Moskau – Russland plant nach Worten seines Botschafters bei der Nato eine "völlig asymmetrische Antwort" auf die Stationierung einer US-Panzerbrigade in den östlichen Nato-Staaten. Botschafter Alexander Gruschko nannte im russischen Fernsehen allerdings keine Details.

Während er die Rolle der Nato an der russische Westgrenze scharf kritisierte, sagte ein anderer Vertreter des Außenministeriums in Moskau am Donnerstag, man hoffe auf eine Sitzung des Nato-Russland-Rates bis Mai.

"Kein übermäßiger Einsatz"

Das Europa-Kommando der US-Streitkräfte Eucom hatte am Mittwoch angekündigt, ab 2017 eine Panzerbrigade mit etwa 4.200 Mann in die östlichen Nato-Staaten zu verlegen. Diese fühlen sich seit dem russischen Eingreifen in der Ukraine bedroht.

Gruschko sagte über die erwartete Moskauer Reaktion: "Sie wird so austariert, dass sie unserer Einschätzung der militärischen Bedrohung entspricht, maximal effektiv ist und keinen übermäßigen Mitteleinsatz erfordert."

"Äußerst negative Rolle"

Die Nato solle sich mehr um die Bedrohungen durch Terroristen aus dem Süden kümmern, forderte er.

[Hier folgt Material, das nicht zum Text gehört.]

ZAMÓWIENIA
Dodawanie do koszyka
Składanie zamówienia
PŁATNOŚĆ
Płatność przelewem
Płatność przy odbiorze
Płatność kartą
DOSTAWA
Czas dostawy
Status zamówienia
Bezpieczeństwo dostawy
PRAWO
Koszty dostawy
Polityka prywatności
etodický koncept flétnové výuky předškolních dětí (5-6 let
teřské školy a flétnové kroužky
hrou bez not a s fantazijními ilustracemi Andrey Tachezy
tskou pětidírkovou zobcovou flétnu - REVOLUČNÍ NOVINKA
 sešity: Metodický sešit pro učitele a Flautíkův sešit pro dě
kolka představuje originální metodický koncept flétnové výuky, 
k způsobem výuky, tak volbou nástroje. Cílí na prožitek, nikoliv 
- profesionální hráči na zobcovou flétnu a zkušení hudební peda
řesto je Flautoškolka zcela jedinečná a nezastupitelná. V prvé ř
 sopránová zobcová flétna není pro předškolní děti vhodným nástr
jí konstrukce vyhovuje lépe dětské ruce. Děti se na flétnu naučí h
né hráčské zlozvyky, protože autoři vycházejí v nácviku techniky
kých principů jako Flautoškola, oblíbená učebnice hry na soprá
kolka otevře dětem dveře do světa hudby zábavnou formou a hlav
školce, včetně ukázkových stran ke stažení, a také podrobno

In der Unterstützung für die Ukraine spiele das westliche Bündnis schon jetzt eine "äußerst negative Rolle". Ein Nato-Beitritt, wie ihn Georgien und die Ukraine erwägen, würde einen "Sprengsatz unter den Grundfesten der europäischen Sicherheit" bedeuten, erklärte Gruschko.

Die Sitzungen des Nato-Russland-Rates waren 2014 wegen der Ukrainekrise vom Westen ausgesetzt worden. (APA, 31.3.2016)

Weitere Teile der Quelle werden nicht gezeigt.